What you have to do.
Scanning the entries below, copy every line that contains the word "pixels".

Information shown.
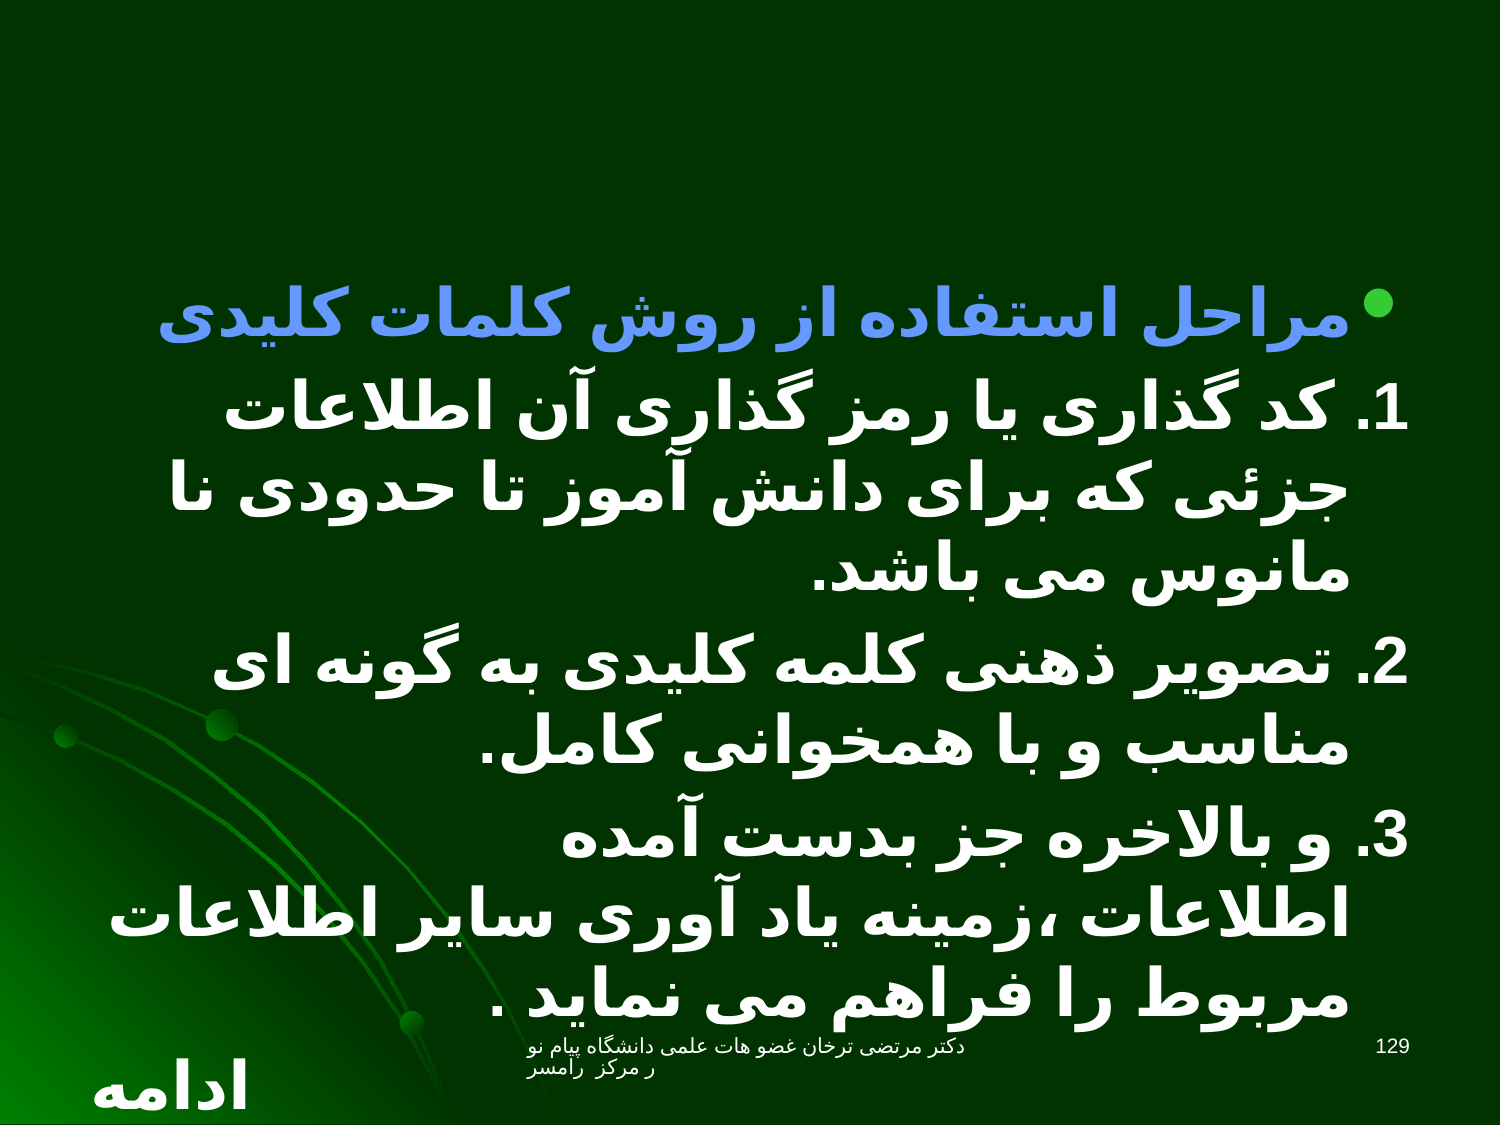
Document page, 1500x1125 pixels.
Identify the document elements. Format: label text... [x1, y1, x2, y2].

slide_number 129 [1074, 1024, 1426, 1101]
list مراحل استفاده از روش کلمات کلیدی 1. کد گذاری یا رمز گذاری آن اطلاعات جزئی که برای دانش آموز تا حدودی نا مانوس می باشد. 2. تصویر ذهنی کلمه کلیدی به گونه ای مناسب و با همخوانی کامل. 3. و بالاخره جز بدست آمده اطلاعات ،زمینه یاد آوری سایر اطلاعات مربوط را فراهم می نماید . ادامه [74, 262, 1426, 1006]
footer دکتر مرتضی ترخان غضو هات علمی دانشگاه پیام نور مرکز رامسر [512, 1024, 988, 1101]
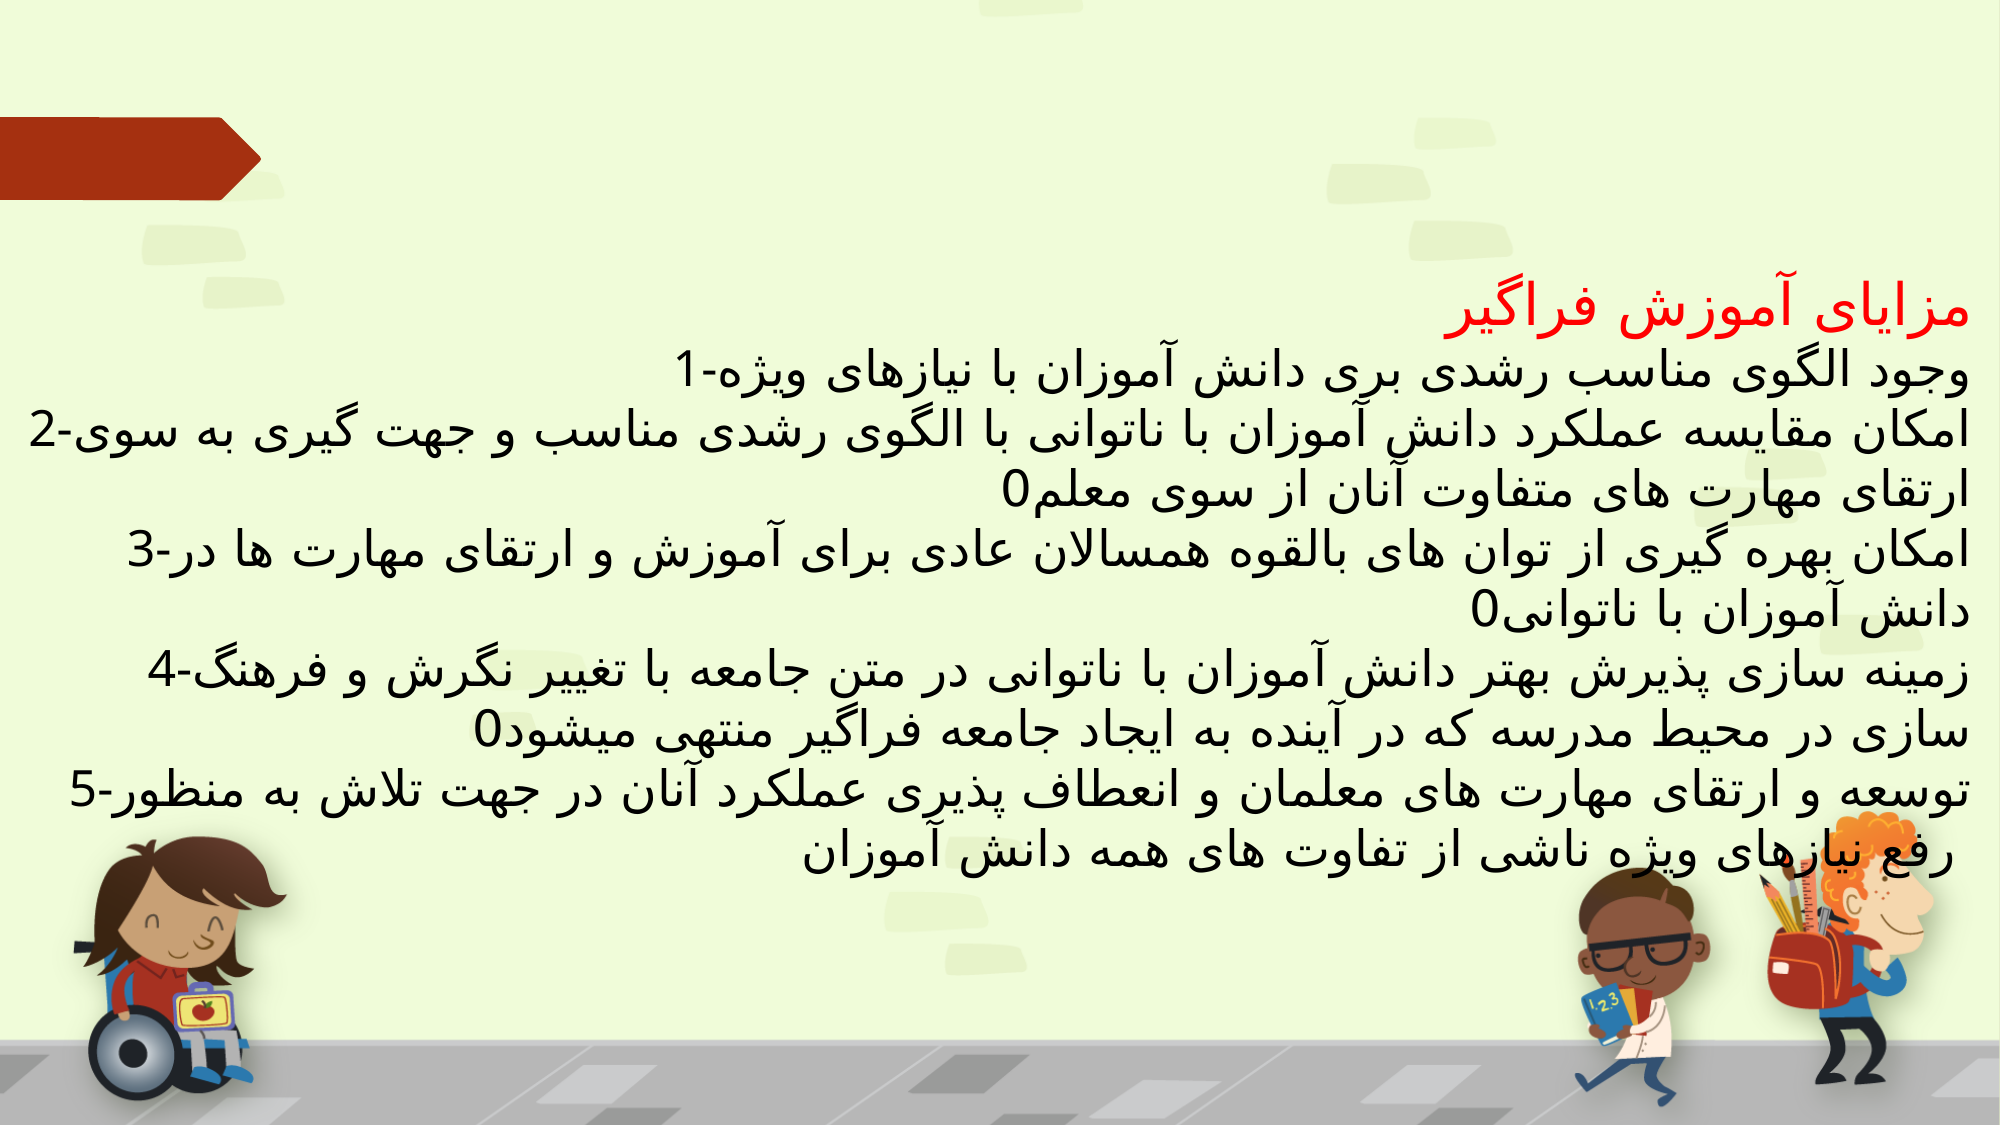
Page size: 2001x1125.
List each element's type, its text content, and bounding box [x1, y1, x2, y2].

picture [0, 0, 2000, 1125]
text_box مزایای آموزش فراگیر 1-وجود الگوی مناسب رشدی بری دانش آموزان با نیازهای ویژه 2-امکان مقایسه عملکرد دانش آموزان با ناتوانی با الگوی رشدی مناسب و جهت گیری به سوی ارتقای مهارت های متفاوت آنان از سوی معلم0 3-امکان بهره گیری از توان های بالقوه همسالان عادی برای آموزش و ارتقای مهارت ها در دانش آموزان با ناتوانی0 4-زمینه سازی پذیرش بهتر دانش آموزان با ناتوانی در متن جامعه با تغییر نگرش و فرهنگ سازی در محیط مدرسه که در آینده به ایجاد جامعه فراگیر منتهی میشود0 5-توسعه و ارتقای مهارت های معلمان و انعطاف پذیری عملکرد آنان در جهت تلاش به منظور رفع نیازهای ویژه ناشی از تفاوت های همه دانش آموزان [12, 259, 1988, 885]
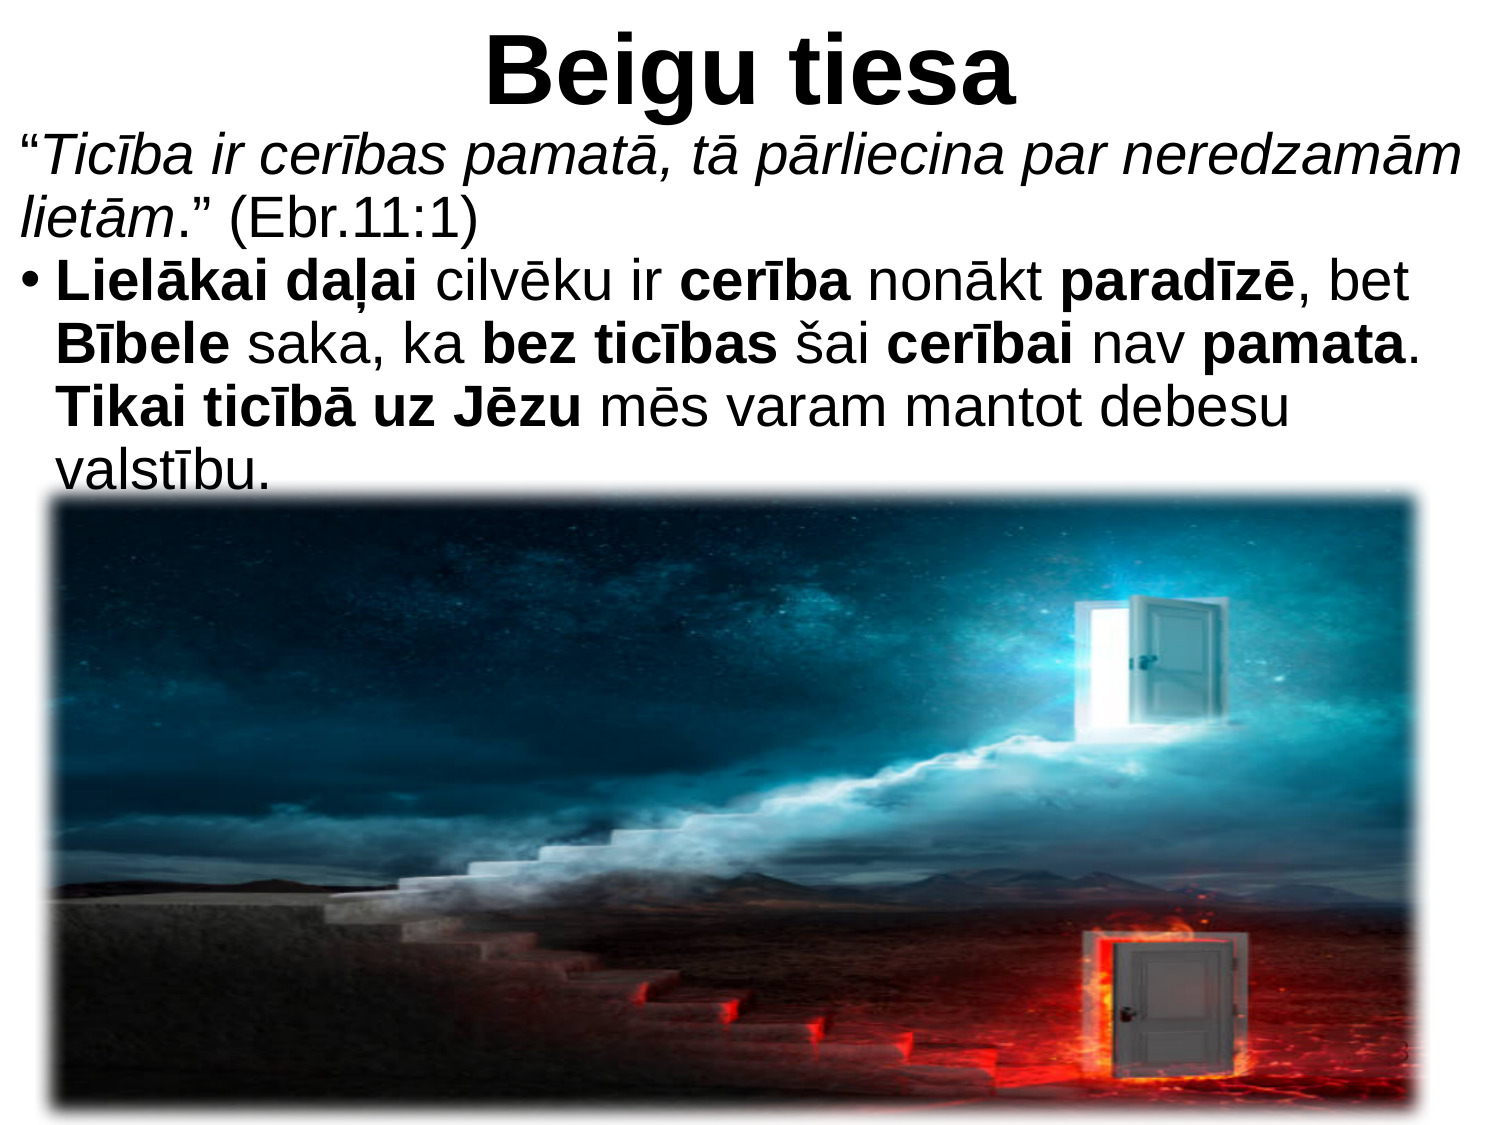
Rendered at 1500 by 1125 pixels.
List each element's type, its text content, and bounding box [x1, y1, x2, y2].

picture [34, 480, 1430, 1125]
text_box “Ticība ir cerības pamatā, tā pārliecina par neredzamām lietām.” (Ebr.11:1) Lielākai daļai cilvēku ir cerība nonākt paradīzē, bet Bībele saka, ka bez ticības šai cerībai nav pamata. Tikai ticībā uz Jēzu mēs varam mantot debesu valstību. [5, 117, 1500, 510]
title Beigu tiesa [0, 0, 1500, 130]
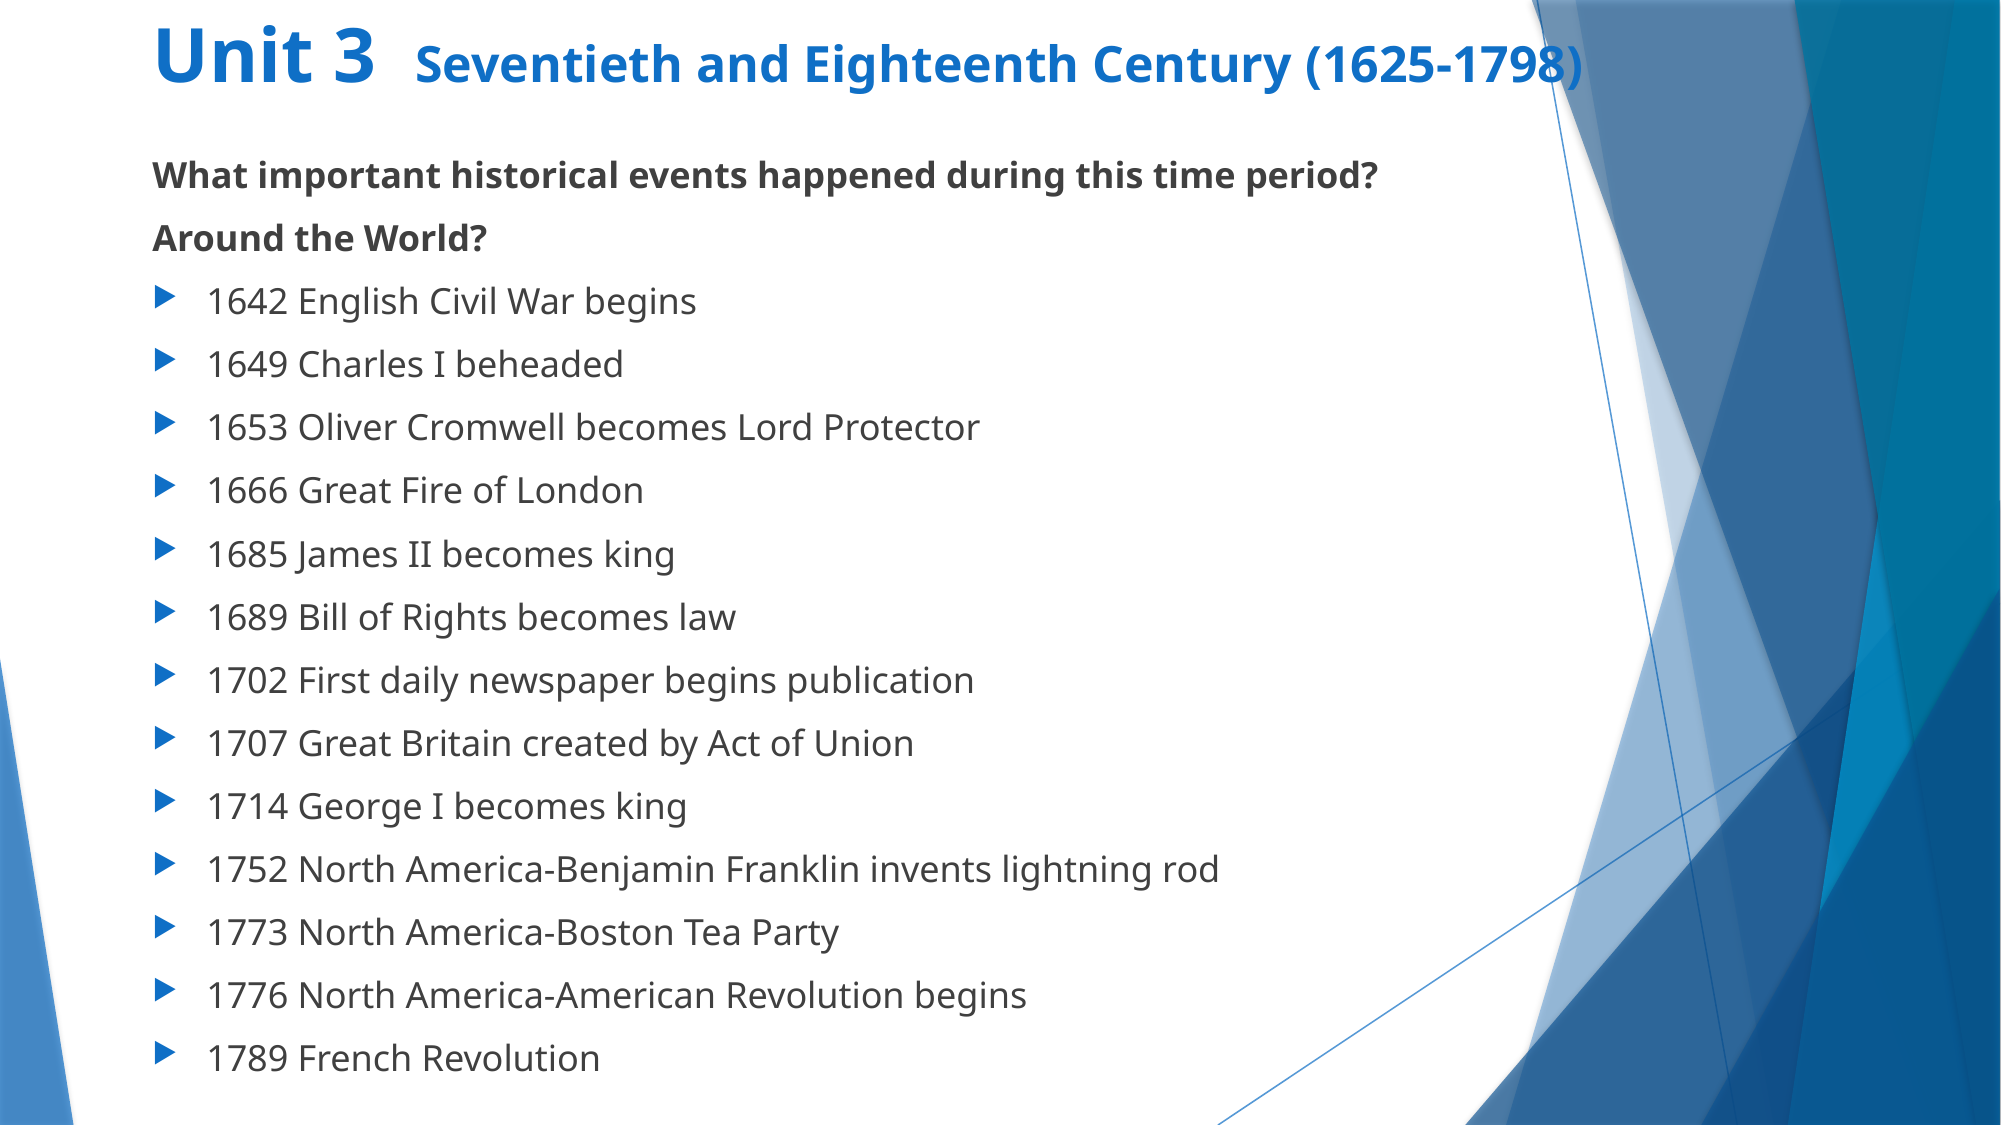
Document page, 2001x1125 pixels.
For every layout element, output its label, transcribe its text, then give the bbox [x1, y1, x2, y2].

Solution to the problem.
Document page, 1500x1125 pixels.
Rendered at 1500 by 1125 pixels.
Document page, 2001x1125 pixels.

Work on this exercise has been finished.